Fortunately the Collibra DQ Completeness Report covers all of these dimensions, allowing the user to generate a report that answers almost any completeness question. We have also found that volume weighted completeness is arguably a better metric than average completeness in a rollup scenario.

Report Builder

The "all" view shows completeness of the entire DQ program. Really interesting to see that across hundreds of datasets and thousands of total columns or data assets we are 92% complete. The more accurate measurement is likely the 97% due to the fact that it represents the volume of data as well.
When looking at Completeness over time you may need to differentiate between the time when the DQ job ran (update time) or the date/time the data represents (run date). For example I load stock data today but the data I loaded was for last week.

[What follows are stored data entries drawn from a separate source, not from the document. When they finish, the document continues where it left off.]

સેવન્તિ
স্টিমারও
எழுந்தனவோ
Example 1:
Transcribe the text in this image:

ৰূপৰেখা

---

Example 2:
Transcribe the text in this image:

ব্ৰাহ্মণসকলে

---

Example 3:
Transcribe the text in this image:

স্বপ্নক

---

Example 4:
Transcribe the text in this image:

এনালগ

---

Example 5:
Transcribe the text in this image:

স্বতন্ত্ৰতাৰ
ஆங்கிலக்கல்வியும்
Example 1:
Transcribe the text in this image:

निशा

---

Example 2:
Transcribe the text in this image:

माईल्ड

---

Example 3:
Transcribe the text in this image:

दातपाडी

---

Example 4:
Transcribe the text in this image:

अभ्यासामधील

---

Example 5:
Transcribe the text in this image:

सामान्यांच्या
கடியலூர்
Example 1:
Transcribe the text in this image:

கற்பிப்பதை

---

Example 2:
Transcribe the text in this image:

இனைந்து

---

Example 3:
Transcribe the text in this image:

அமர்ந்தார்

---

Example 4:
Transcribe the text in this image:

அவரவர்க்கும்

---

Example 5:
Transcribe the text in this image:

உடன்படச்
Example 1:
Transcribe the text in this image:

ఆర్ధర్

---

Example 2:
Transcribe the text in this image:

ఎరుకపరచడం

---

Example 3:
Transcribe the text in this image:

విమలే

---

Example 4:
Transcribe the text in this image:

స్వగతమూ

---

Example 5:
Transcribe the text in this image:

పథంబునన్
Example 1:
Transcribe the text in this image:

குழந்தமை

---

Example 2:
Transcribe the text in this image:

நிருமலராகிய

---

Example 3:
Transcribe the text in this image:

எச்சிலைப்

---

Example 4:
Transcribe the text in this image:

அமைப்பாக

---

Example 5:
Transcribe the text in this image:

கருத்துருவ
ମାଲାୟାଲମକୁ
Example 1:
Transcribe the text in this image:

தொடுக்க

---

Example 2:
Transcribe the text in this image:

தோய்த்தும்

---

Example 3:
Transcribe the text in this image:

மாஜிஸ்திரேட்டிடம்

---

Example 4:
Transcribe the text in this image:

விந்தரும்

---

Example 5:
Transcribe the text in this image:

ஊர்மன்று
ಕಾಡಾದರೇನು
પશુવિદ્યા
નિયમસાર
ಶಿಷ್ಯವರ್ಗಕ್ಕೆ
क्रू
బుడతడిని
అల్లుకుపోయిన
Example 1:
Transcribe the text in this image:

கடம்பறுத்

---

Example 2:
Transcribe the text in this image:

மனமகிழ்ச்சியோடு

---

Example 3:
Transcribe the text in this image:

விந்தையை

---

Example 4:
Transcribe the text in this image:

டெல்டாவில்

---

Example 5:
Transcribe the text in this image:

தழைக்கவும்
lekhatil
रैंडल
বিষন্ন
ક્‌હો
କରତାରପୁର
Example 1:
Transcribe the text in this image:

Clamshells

Column Completeness vs Dataset Completeness

Above you can see the dataset is 34.7% complete this is made up of columns ranging from 0% to 100% complete. This view makes it easy to see which columns are the least complete and likely the biggest DQ concern.

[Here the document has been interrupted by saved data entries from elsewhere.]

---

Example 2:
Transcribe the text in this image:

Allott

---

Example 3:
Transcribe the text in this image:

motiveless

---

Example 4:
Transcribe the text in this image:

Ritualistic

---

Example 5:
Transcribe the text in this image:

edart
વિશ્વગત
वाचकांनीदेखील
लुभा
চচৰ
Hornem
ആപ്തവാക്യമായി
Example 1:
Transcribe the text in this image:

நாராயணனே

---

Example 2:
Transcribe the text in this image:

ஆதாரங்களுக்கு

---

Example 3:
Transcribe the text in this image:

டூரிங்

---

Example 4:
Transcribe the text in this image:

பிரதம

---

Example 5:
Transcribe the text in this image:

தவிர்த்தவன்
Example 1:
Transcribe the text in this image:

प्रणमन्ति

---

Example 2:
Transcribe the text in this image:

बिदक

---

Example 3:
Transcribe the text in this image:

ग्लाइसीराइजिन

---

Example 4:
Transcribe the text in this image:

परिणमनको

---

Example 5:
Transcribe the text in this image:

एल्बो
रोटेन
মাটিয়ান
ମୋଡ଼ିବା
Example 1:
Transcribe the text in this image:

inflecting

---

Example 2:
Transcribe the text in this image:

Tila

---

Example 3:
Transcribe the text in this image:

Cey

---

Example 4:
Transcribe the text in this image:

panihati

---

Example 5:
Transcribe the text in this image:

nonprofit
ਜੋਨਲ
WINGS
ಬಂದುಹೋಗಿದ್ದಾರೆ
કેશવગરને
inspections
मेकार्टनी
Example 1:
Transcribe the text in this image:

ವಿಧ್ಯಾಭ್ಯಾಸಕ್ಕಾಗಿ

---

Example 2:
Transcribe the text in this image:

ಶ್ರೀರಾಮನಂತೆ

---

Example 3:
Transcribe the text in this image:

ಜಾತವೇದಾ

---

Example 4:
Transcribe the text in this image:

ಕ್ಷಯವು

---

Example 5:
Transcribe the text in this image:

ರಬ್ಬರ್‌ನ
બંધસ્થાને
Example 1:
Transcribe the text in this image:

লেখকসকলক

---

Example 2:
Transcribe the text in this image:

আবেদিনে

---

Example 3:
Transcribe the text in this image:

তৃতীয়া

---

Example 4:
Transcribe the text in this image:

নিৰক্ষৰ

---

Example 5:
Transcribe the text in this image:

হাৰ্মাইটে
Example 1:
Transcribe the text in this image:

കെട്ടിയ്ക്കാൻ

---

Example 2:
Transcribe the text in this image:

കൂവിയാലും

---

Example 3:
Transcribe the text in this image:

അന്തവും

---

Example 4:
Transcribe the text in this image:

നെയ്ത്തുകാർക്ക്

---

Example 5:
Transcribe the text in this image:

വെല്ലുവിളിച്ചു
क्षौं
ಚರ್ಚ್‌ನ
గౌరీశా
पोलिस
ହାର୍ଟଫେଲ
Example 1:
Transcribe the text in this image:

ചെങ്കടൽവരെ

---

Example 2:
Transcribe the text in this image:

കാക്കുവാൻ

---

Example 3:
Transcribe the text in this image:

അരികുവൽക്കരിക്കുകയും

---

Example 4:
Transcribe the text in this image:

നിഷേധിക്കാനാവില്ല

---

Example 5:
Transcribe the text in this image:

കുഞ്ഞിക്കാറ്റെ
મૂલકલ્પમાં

Why is Completeness a concern for DQ?

Data completeness is a large concern because it means the data is missing all together. Data can be inaccurate, invalid, of the wrong type but missing leaves you without any data. The challenge is that sometimes data values can be missing for good reasons, this leaves the challenge up to the business user to understand the context of whether missing data is bad for business or acceptable. Please read about Collibra DQ Behaviors detection including NULL and EMPTY detection for a more modern approach to completeness management. In this approach we will use the data itself to create baselines and profiles to understand which completeness issues actually matter and should be actioned.

Why Behavioral Analytics for Completeness is Better?

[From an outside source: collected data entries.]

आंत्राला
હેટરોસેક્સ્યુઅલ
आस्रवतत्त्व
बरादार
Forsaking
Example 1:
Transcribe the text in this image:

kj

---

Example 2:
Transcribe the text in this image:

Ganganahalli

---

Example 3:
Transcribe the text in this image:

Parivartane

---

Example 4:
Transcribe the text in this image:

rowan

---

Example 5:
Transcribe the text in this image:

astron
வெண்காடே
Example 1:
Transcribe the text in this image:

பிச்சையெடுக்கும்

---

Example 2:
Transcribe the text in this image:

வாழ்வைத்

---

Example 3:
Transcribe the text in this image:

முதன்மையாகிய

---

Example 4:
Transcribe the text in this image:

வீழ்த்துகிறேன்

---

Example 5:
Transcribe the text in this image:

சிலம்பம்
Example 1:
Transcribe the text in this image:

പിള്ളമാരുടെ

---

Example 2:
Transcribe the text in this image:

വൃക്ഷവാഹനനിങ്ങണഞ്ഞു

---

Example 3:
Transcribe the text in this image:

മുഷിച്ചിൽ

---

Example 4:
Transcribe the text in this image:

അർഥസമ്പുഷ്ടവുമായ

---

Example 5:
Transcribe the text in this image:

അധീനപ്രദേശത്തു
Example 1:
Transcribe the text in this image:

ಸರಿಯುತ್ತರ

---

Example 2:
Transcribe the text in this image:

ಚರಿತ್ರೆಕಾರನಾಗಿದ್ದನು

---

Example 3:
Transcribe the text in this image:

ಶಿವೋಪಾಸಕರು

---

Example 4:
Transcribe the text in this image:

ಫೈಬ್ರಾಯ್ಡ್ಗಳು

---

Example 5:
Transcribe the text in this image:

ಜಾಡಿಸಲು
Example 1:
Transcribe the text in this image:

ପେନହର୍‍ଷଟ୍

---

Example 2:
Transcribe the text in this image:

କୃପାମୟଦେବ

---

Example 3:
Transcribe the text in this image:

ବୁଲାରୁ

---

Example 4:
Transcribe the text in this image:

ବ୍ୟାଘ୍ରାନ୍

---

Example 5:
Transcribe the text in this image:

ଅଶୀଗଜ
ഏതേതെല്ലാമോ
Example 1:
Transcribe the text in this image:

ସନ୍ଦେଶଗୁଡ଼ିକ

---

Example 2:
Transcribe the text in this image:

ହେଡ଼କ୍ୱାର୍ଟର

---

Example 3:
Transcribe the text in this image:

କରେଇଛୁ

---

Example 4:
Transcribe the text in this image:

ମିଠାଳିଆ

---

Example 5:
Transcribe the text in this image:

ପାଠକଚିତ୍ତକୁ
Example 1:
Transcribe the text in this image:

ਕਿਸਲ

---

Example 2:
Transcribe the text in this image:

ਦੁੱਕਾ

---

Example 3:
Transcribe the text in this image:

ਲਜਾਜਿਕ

In many academic settings completeness is defined for cases where you expect the data to be complete. However in the real world you have too much data and never enough time to document what and when data should be complete. It is vastly more efficient to use Collibra DQ Replay and Profile features to generate statistical process control around completeness. This will alert you to a change in slope, or in other words a drastic change in completeness, which tends to be the exact DQ events you care the most about.